The FCC’s request for public comments comes one week after the Sunlight Foundation, the Campaign Legal Center and Common Cause, represented by the Georgetown University Law Center’s Institute for Legal Representation, asked the agency to expand its database of political ad contracts.

While all TV and radio operations are required to make political ad contracts available for inspection by the public, only broadcast stations must post those documents online. To see contracts for ads purchased from cable or satellite providers, or at radio stations, members of the public must physically visit stations and request paper files.

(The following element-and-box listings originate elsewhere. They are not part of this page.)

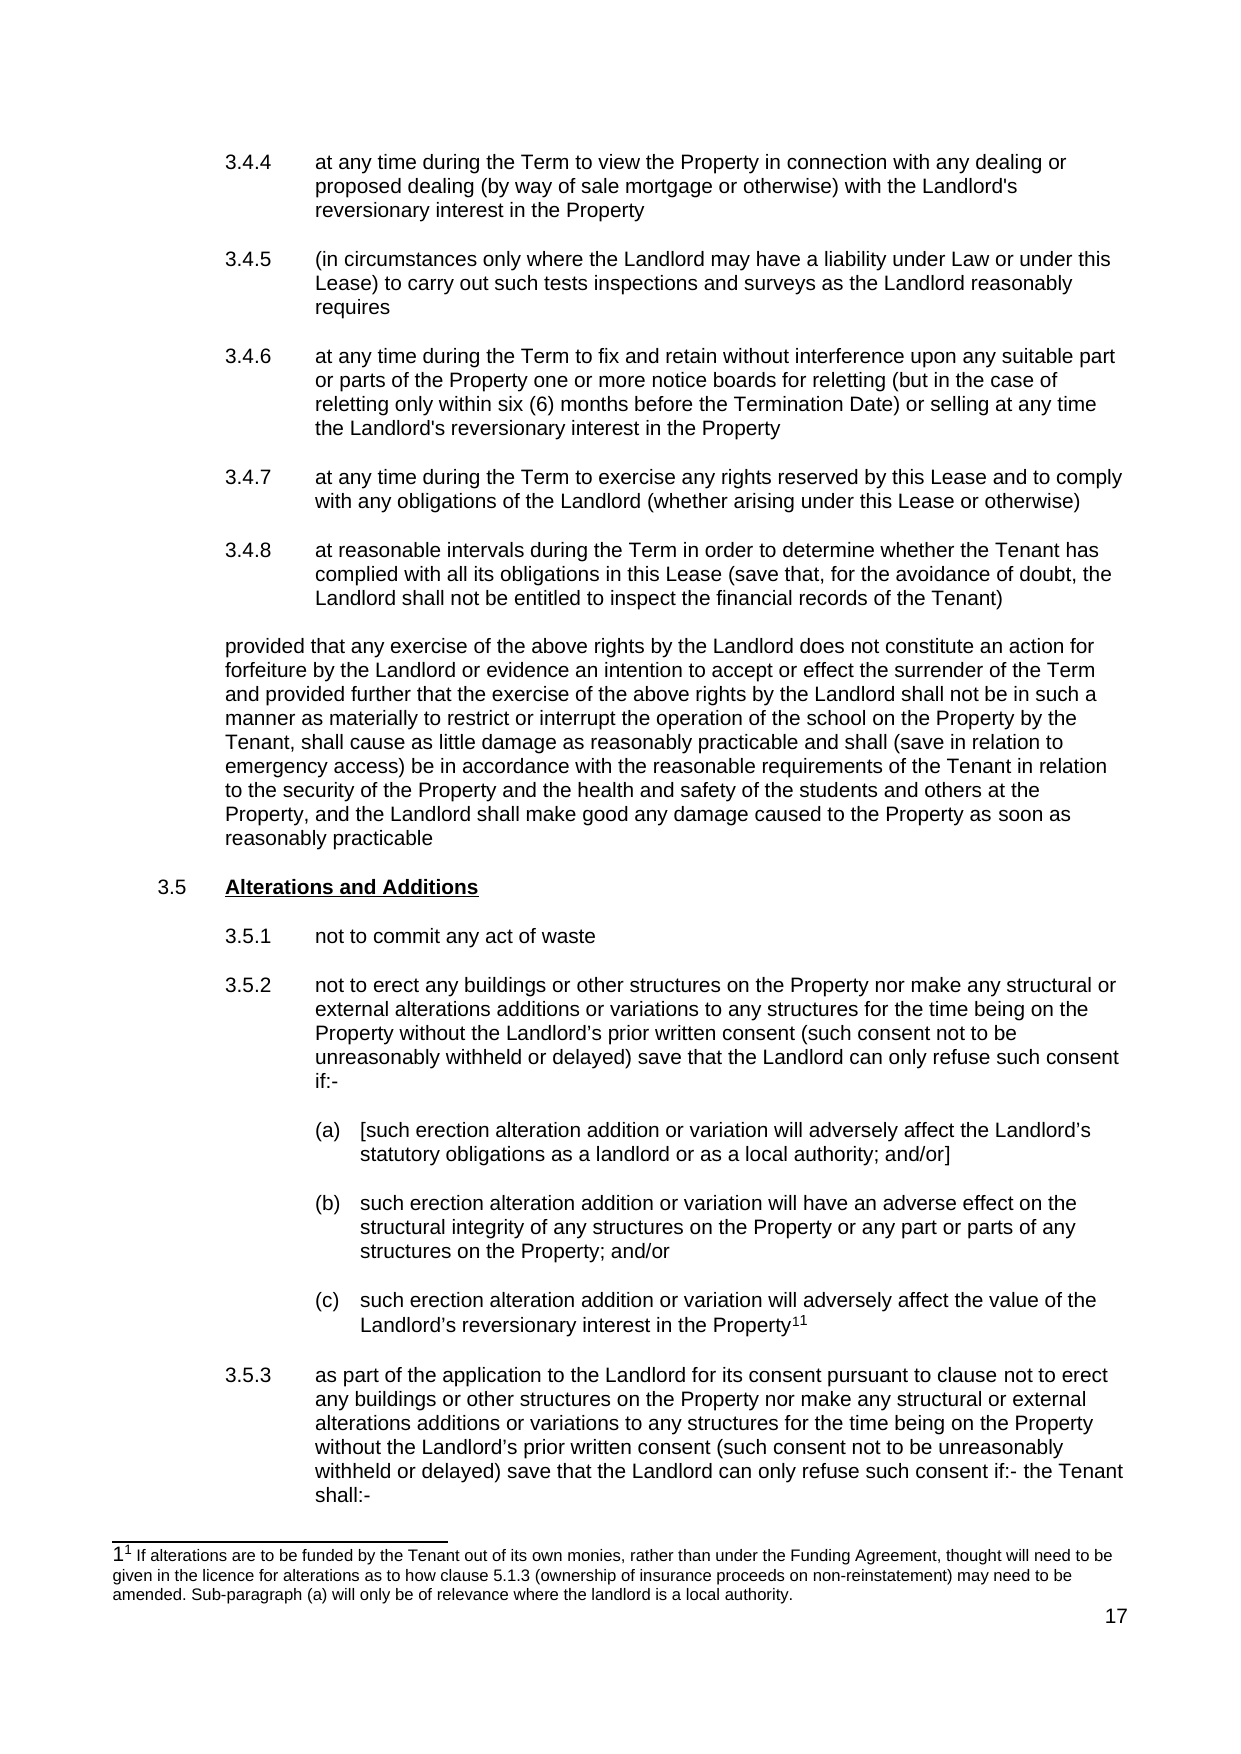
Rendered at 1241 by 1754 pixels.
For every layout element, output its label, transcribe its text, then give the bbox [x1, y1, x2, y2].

list such erection alteration addition or variation will adversely affect the value of the Landlord’s reversionary interest in the Property1 [315, 1287, 1128, 1338]
list at any time during the Term to view the Property in connection with any dealing or proposed dealing (by way of sale mortgage or otherwise) with the Landlord's reversionary interest in the Property [225, 150, 1128, 222]
list such erection alteration addition or variation will have an adverse effect on the structural integrity of any structures on the Property or any part or parts of any structures on the Property; and/or [315, 1191, 1128, 1262]
text provided that any exercise of the above rights by the Landlord does not constitute an action for forfeiture by the Landlord or evidence an intention to accept or effect the surrender of the Term and provided further that the exercise of the above rights by the Landlord shall not be in such a manner as materially to restrict or interrupt the operation of the school on the Property by the Tenant, shall cause as little damage as reasonably practicable and shall (save in relation to emergency access) be in accordance with the reasonable requirements of the Tenant in relation to the security of the Property and the health and safety of the students and others at the Property, and the Landlord shall make good any damage caused to the Property as soon as reasonably practicable [225, 634, 1128, 850]
list at reasonable intervals during the Term in order to determine whether the Tenant has complied with all its obligations in this Lease (save that, for the avoidance of doubt, the Landlord shall not be entitled to inspect the financial records of the Tenant) [225, 537, 1128, 609]
list as part of the application to the Landlord for its consent pursuant to clause 3.5.2 the Tenant shall:- [225, 1363, 1128, 1507]
list not to erect any buildings or other structures on the Property nor make any structural or external alterations additions or variations to any structures for the time being on the Property without the Landlord’s prior written consent (such consent not to be unreasonably withheld or delayed) save that the Landlord can only refuse such consent if:- [225, 973, 1128, 1093]
list [such erection alteration addition or variation will adversely affect the Landlord’s statutory obligations as a landlord or as a local authority; and/or] [315, 1118, 1128, 1166]
list (in circumstances only where the Landlord may have a liability under Law or under this Lease) to carry out such tests inspections and surveys as the Landlord reasonably requires [225, 247, 1128, 319]
list not to commit any act of waste [225, 924, 1128, 948]
subtitle Alterations and Additions [157, 875, 1128, 899]
list 1 If alterations are to be funded by the Tenant out of its own monies, rather than under the Funding Agreement, thought will need to be given in the licence for alterations as to how clause 5.1.3 (ownership of insurance proceeds on non-reinstatement) may need to be amended. Sub-paragraph (a) will only be of relevance where the landlord is a local authority. [112, 1542, 1128, 1604]
list at any time during the Term to fix and retain without interference upon any suitable part or parts of the Property one or more notice boards for reletting (but in the case of reletting only within six (6) months before the Termination Date) or selling at any time the Landlord's reversionary interest in the Property [225, 344, 1128, 439]
list at any time during the Term to exercise any rights reserved by this Lease and to comply with any obligations of the Landlord (whether arising under this Lease or otherwise) [225, 464, 1128, 512]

The ad contracts offer a treasure trove of information for journalists, academics and others interested in campaign disclosure; the Sunlight Foundation has used its a searchable, sortable database of the broadcast files, Political Ad Sleuth, to identify otherwise anonymous political players and put price tags on ad campaigns that are not reported to the Federal Election Commission.

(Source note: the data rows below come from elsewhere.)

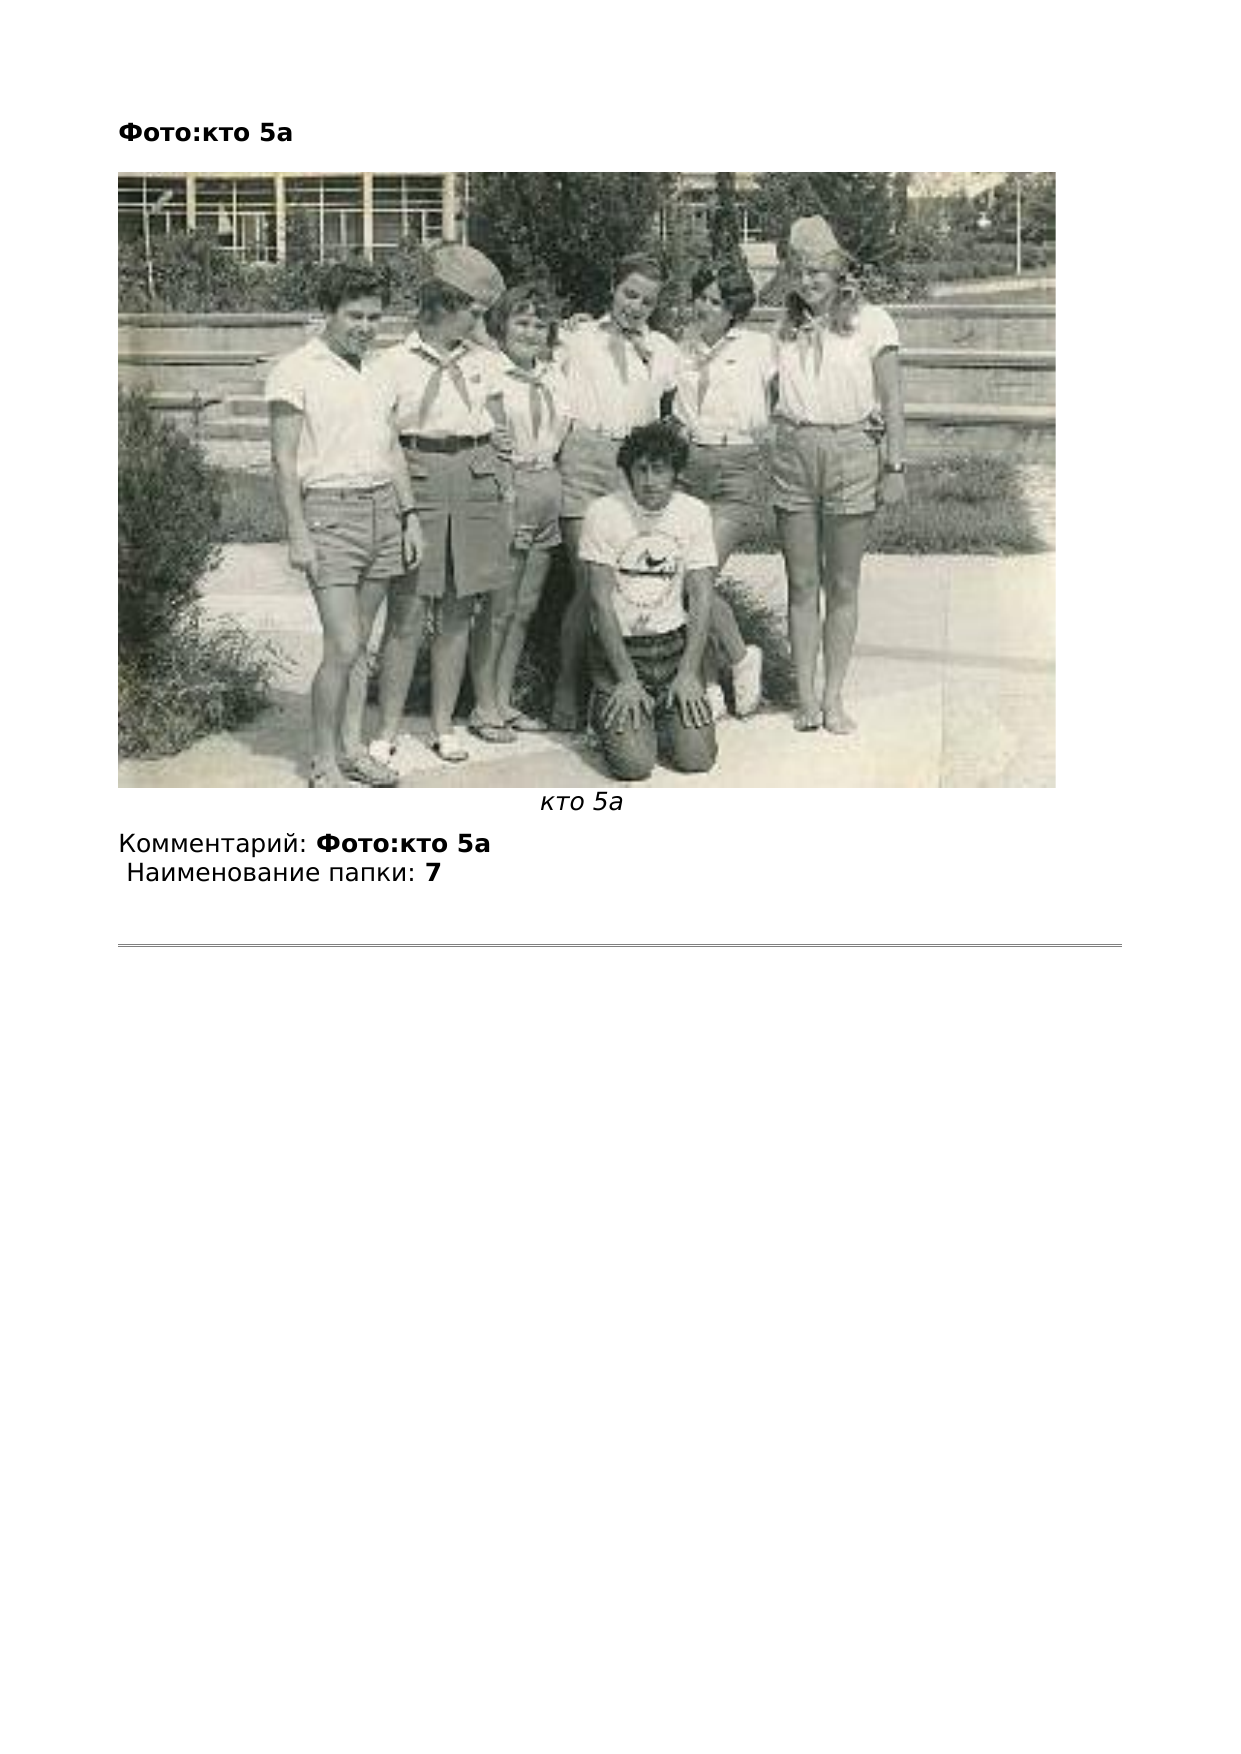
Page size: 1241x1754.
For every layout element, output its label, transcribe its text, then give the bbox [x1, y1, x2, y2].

text кто 5а [118, 788, 1056, 817]
text Комментарий: Фото:кто 5а Наименование папки: 7 [118, 829, 1122, 917]
picture [118, 172, 1056, 788]
subtitle Фото:кто 5а [118, 118, 1122, 147]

Broadcasters fought online disclosure for more than a decade before the FCC in 2012 won a court decision to establish a pilot project — involving about 230 stations in the nation’s 50 top markets. As the agency noted in Thursday’s request for public comment, that project went so smoothly that the FCC expanded the order on July 1 to require all of the nation’s more than 2,000 broadcasters to begin uploading political ad files. The FCC says its ad files have drawn nearly 5 million page views.

The FCC set Aug. 28 as the deadline for filing comments on the proposal to expand its database.